++++ Supplied data

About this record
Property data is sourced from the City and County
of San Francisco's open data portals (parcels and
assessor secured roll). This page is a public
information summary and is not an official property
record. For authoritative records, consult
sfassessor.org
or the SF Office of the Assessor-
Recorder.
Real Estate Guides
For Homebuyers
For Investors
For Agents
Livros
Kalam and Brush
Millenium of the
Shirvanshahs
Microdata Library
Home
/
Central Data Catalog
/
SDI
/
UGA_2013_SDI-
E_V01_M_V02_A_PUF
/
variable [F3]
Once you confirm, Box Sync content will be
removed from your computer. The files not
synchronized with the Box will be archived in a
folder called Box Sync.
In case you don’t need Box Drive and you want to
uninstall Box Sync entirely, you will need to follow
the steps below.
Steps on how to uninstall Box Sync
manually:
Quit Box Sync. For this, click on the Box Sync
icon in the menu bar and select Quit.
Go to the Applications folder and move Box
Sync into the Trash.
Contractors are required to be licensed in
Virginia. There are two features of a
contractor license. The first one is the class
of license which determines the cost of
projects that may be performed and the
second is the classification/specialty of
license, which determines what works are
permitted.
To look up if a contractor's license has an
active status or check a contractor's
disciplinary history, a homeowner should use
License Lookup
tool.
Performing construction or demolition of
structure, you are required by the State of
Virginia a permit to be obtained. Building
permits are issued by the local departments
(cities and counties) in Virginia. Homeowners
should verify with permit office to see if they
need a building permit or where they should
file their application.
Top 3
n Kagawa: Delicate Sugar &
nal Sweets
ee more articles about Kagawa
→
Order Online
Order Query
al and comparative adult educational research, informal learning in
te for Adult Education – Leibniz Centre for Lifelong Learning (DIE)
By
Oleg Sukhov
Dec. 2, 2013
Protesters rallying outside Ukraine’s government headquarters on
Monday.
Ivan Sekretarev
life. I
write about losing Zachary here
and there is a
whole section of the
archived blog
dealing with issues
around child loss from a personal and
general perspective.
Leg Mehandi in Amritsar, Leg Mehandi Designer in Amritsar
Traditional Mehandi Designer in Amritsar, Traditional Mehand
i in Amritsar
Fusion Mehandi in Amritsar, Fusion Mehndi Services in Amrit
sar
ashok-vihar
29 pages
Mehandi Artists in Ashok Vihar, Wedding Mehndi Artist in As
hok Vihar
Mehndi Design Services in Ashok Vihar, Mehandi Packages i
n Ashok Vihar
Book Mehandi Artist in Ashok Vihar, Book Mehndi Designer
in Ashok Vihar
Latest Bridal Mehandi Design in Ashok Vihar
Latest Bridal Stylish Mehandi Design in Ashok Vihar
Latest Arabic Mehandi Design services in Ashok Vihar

++++++++

What to work on | The lines from the top of the data above down to the line containing "In case you" are to be copied exactly; no other line should appear.

Task output |
About this record
Property data is sourced from the City and County
of San Francisco's open data portals (parcels and
assessor secured roll). This page is a public
information summary and is not an official property
record. For authoritative records, consult
sfassessor.org
or the SF Office of the Assessor-
Recorder.
Real Estate Guides
For Homebuyers
For Investors
For Agents
Livros
Kalam and Brush
Millenium of the
Shirvanshahs
Microdata Library
Home
/
Central Data Catalog
/
SDI
/
UGA_2013_SDI-
E_V01_M_V02_A_PUF
/
variable [F3]
Once you confirm, Box Sync content will be
removed from your computer. The files not
synchronized with the Box will be archived in a
folder called Box Sync.
In case you don’t need Box Drive and you want to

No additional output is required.